Чем дальше уходил Гурт от правления, тем больше не нравилось ему, как вел он себя у председателя. Размышляя о недостойном своем поведении, Гурт дошел до середины села и сам не заметил, как остановился. Надо было что-то решить прежде, чем идти спать. Табеля бросил… Ну и дурак, что бросил. Кому от этого польза? Они, может, только и ждут, чтоб ты выкинул что-нибудь такое. Возьмет председатель твои бумажки, да и передаст их Аманлы, вот и будешь ты дурак дураком… Хотя нет, Аманлы Назар бригадиром не поставит, знает, что люди против. Умный председатель народу наперекор не пойдет, а Назара бог умом не обидел. Вот вроде и умный мужик, а поступки самые глупые. Это от страха. Боится Назар, знает, что палка о двух концах и по нему ударит. Ударить, конечно, ударит, да стерпеть придется, нет у тебя, председатель, другого выхода — правду все равно не обойдешь.
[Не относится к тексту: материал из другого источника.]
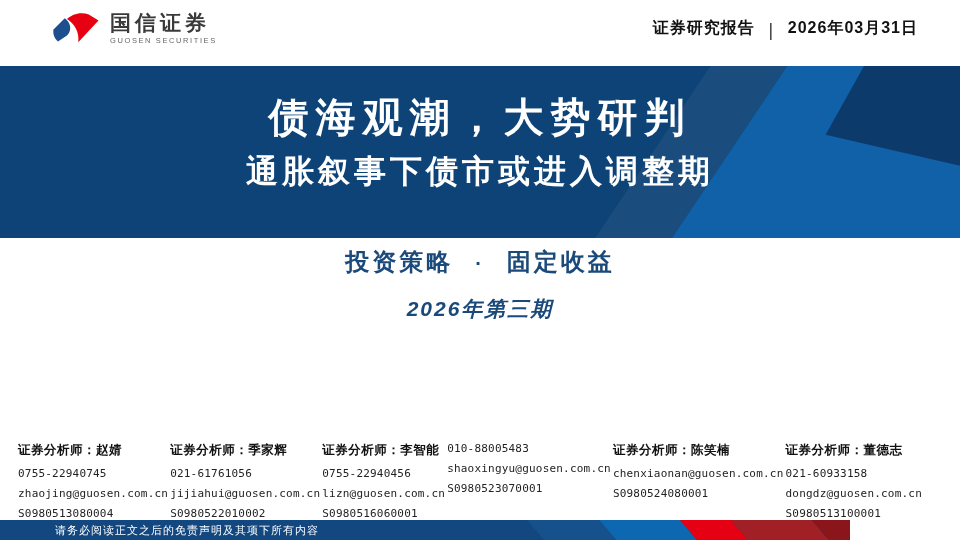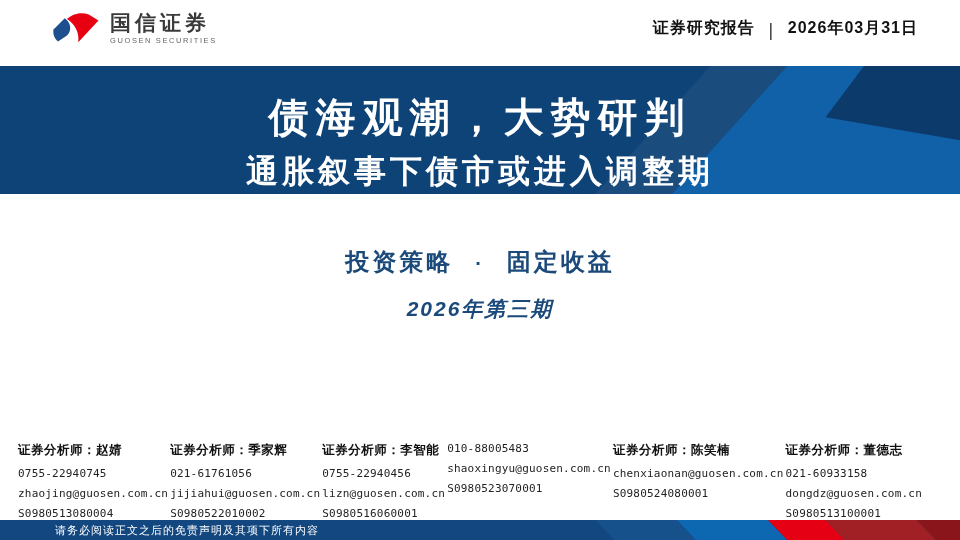--- a/index.html
+++ b/index.html
@@ -21,21 +21,21 @@
   .logo { display:flex; align-items:center; gap:10px; }
   .logo-mark { width:48px; height:38px; flex:0 0 auto; }
   .logo-text { display:flex; flex-direction:column; justify-content:center; }
   .logo-cn { font-size:21px; font-weight:600; color:#3a3a3a; letter-spacing:4px; line-height:1.1; }
   .logo-en { font-size:7.5px; color:#666; letter-spacing:1.6px; margin-top:2px; }
   .header-right { display:flex; align-items:flex-end; font-size:16px; font-weight:bold; color:#111; letter-spacing:1px; }
   .header-sep { margin:0 14px; font-weight:400; color:#222; transform:scaleY(1.2); display:inline-block; }
 
   
   .banner {
-    position:absolute; top:66px; left:0; width:960px; height:128px;
+    position:absolute; top:66px; left:0; width:960px; height:172px;
     background:var(--banner_base,#0e4377); overflow:hidden;
     text-align:center; color:#fff;
   }
   .deco { position:absolute; inset:0; }
   .deco-stripe { background:rgba(255,255,255,0.05); clip-path:polygon(62% 100%, 74% 0, 82% 0, 70% 100%); }
   .deco-band   { background:var(--banner_bright,#1161a9); clip-path:polygon(82% 0, 100% 0, 100% 100%, 70% 100%); }
   .deco-wedge  { background:var(--banner_dark,#0c3a6b); clip-path:polygon(90% 0, 100% 0, 100% 58%, 86% 40%); }
   .banner-title {
     position:relative; margin-top:28px;
     font-size:40px; font-weight:bold; letter-spacing:7px; line-height:1.15;
@@ -58,21 +58,21 @@
   }
   .analyst-col { text-align:left; }
   .analyst-name { font-size:12.5px; font-weight:bold; color:#111; margin-bottom:8px; letter-spacing:0.5px; }
   .analyst-line {
     font-family:"DejaVu Sans Mono", monospace;
     font-size:11px; color:#222; margin-bottom:7px; letter-spacing:0.2px;
   }
 
   
   .footer {
-    position:absolute; left:0; bottom:0; width:960px; height:20px;
+    position:absolute; left:0; bottom:0; width:850px; height:20px;
     background:var(--footer_navy,#12477f); overflow:hidden;
   }
   .fseg { position:absolute; inset:0; }
   .fseg-1 { background:var(--footer_blue_mid,#16518c);  clip-path:polygon(62% 0, 70.5% 0, 72.5% 100%, 64% 100%); }
   .fseg-2 { background:var(--footer_blue_bright,#0d67b1); clip-path:polygon(70.5% 0, 80% 0, 82% 100%, 72.5% 100%); }
   .fseg-3 { background:var(--footer_red,#e60013);       clip-path:polygon(80% 0, 86% 0, 88% 100%, 82% 100%); }
   .fseg-4 { background:var(--footer_red_dark,#a02025);  clip-path:polygon(86% 0, 95.5% 0, 97.5% 100%, 88% 100%); }
   .fseg-5 { background:var(--footer_maroon,#8a151b);    clip-path:polygon(95.5% 0, 100% 0, 100% 100%, 97.5% 100%); }
   .footer-text {
     position:relative; z-index:2; color:#fff; font-size:11px;

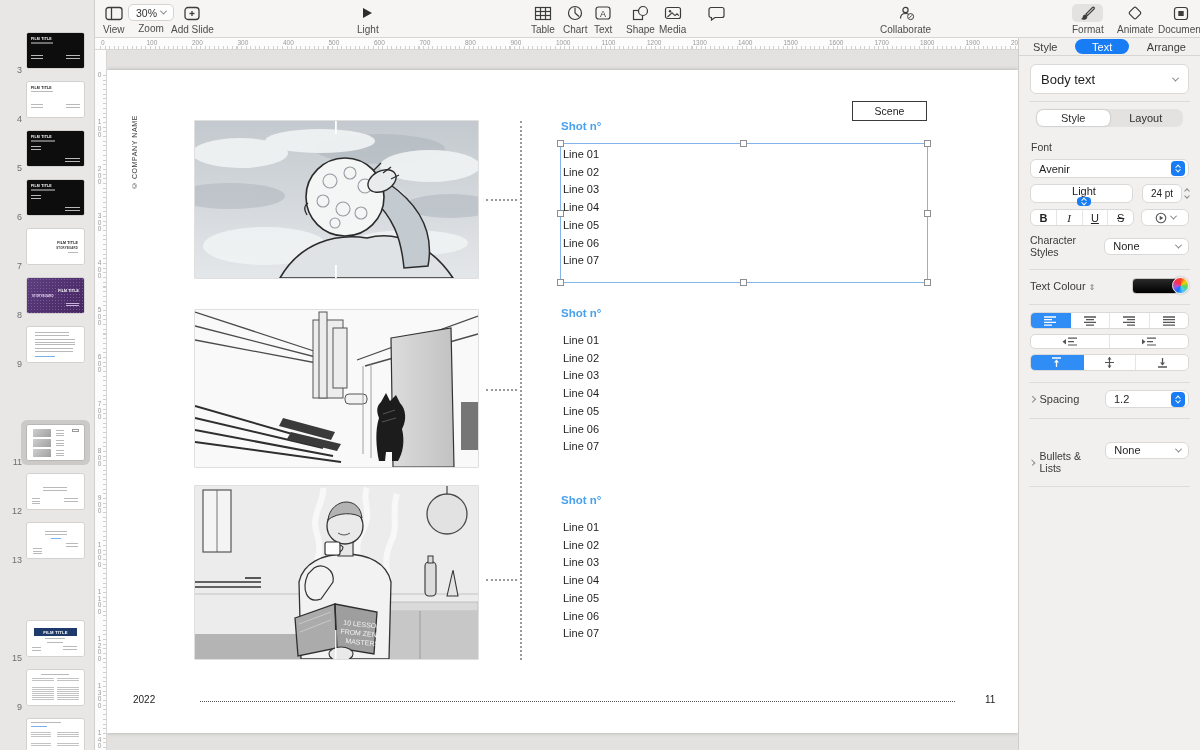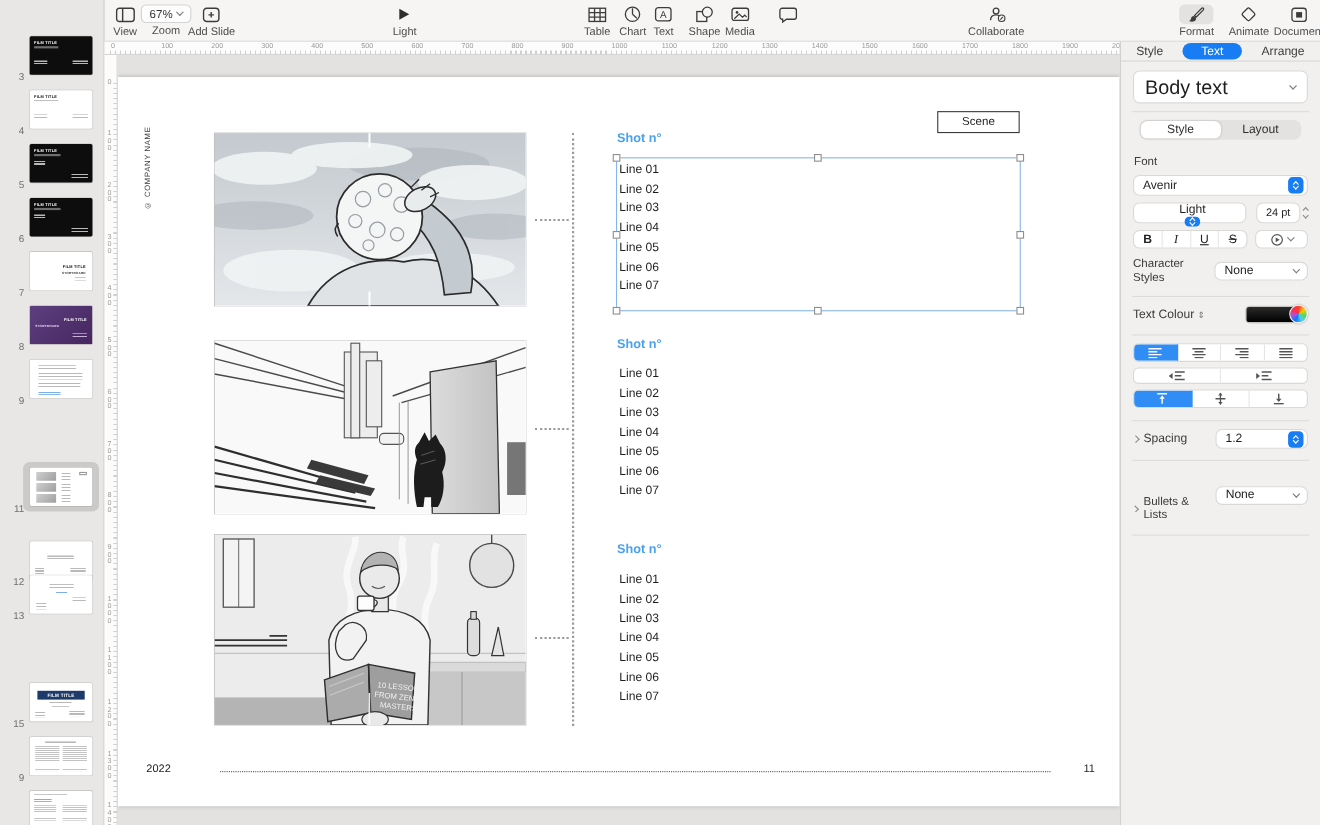--- a/index.html
+++ b/index.html
@@ -51,21 +51,21 @@
   .footer-dots { position:absolute; left:93px; top:631px; width:755px; border-top:1.5px dotted #555; }
   .footer-page { position:absolute; left:878px; top:624px; font-size:10px; color:#222; }
 
   
   .panel { position:absolute; right:0; top:38px; width:182px; height:712px; background:#f1f0ef; border-left:1px solid #cfcdcb; }
   .panel-tabs { height:18px; display:flex; align-items:center; justify-content:space-between; padding:0 14px; border-bottom:1px solid #d8d6d4; }
   .ptab { font-size:11px; color:#3c3c3c; }
   .ptab-pill { background:#187cf4; color:#fff; border-radius:9px; padding:1.5px 17px; font-size:11px; }
   .pbody { padding:6px 11px 0 11px; }
   .wbox { background:#fff; border:1px solid #dbd9d7; border-radius:6px; }
-  .para-style { height:30px; display:flex; align-items:center; justify-content:space-between; padding:0 10px; font-size:18px; color:#1e1e1e; margin-top:2px; }
+  .para-style { height:30px; display:flex; align-items:center; justify-content:space-between; padding:0 10px; font-size:13px; color:#1e1e1e; margin-top:2px; }
   .hr { border-top:1px solid #dedcda; margin:7px -1px; }
   .seg2 { height:18px; background:#e4e2e0; border-radius:7px; display:flex; padding:1px; margin:0 6px; }
   .seg2 > div { flex:1; display:flex; align-items:center; justify-content:center; font-size:11px; color:#2f2f2f; border-radius:6px; }
   .seg2 .on { background:#fff; box-shadow:0 0 2px rgba(0,0,0,.25); }
   .sect-lbl { font-size:10.5px; color:#3a3a3a; margin:10px 0 6px 1px; }
   .drop { height:19px; display:flex; align-items:center; justify-content:space-between; padding:0 3px 0 8px; font-size:11px; color:#1e1e1e; }
   .stepper { width:14px; height:15px; background:#187cf4; border-radius:4px; display:flex; flex-direction:column; align-items:center; justify-content:center; gap:1px; }
   .stepper i { display:block; width:4px; height:4px; border-right:1.3px solid #fff; border-bottom:1.3px solid #fff; }
   .stepper .up { transform:rotate(-135deg) translate(-1px,-1px); }
   .stepper .dn { transform:rotate(45deg) translate(-1px,-1px); }
@@ -98,21 +98,21 @@
       <span class="tb-ic">
         <svg width="18" height="15" viewBox="0 0 18 15">
             <rect x="1" y="1.5" width="16" height="12" rx="2.5" fill="none" stroke="#3c3c3c" stroke-width="1.3"></rect>
             <line x1="6.5" y1="1.5" x2="6.5" y2="13.5" stroke="#3c3c3c" stroke-width="1.3"></line>
           </svg>
       </span>
       <span class="lbl">View</span>
     </div>
     <div class="tb-item" style="left:33px;">
       <span class="zoom-pill">
-        <span>67%</span>
+        <span>30%</span>
         <span class="chev"></span>
       </span>
       <span class="lbl">Zoom</span>
     </div>
     <div class="tb-item" style="left:76px;">
       <span class="tb-ic">
         <svg width="16" height="15" viewBox="0 0 16 15">
             <rect x="1" y="1.5" width="14" height="12" rx="3" fill="none" stroke="#3c3c3c" stroke-width="1.3"></rect>
             <line x1="8" y1="5" x2="8" y2="10" stroke="#3c3c3c" stroke-width="1.3"></line>
             <line x1="5.5" y1="7.5" x2="10.5" y2="7.5" stroke="#3c3c3c" stroke-width="1.3"></line>
@@ -294,21 +294,21 @@
       <div class="mini-img" style="left:6px;top:4px;width:18px;height:8px;"></div>
       <div class="mini-img" style="left:6px;top:14px;width:18px;height:8px;"></div>
       <div class="mini-img" style="left:6px;top:24px;width:18px;height:8px;"></div>
       <div class="stripe" style="left:29px;top:5px;width:8px;height:7px;"></div>
       <div class="stripe" style="left:29px;top:15px;width:8px;height:7px;"></div>
       <div class="stripe" style="left:29px;top:25px;width:8px;height:7px;"></div>
       <div style="position:absolute;right:5px;top:4px;width:7px;height:3px;border:0.5px solid #999;"></div>
         </div>
         <span class="slide-num">11</span>
       </div>
-      <div class="thumb-item" style="top: 492px;">
+      <div class="thumb-item" style="top: 474px;">
         <div class="thumb">
       <div class="stripe" style="left:16px;top:13px;width:24px;height:4px;"></div>
       <div class="stripe" style="right:6px;bottom:6px;width:14px;height:5px;"></div>
       <div class="stripe" style="left:5px;bottom:5px;width:8px;height:6px;"></div>
         </div>
         <span class="slide-num">12</span>
       </div>
       <div class="thumb-item" style="top: 523px;">
         <div class="thumb">
       <div class="stripe" style="left:18px;top:8px;width:22px;height:4px;"></div>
Умен ты, Гурт, других учить, а сам табеля швыряешь. Блажишь, как беременная баба. Может, хочешь, чтоб с поклоном к тебе пришли, возьми, мол, обратно табеля? Нельзя так, Гурт, нет у тебя права табеля бросать. Глаза людям открыть — это другое дело. Тут уж не право, долг твой, раз правда тебе известна. Ты ведь не думал тогда, что Аманлы признается, а сказал, как есть. По-твоему вышло, твоя оказалась правда. Потому и Байрам сам пришел к тебе, что ты прямо сказал, не побоялся. Байрам хорошо сделал, что пришёл, ему правда вот как нужна: хуже нет, если брат брата понять не может.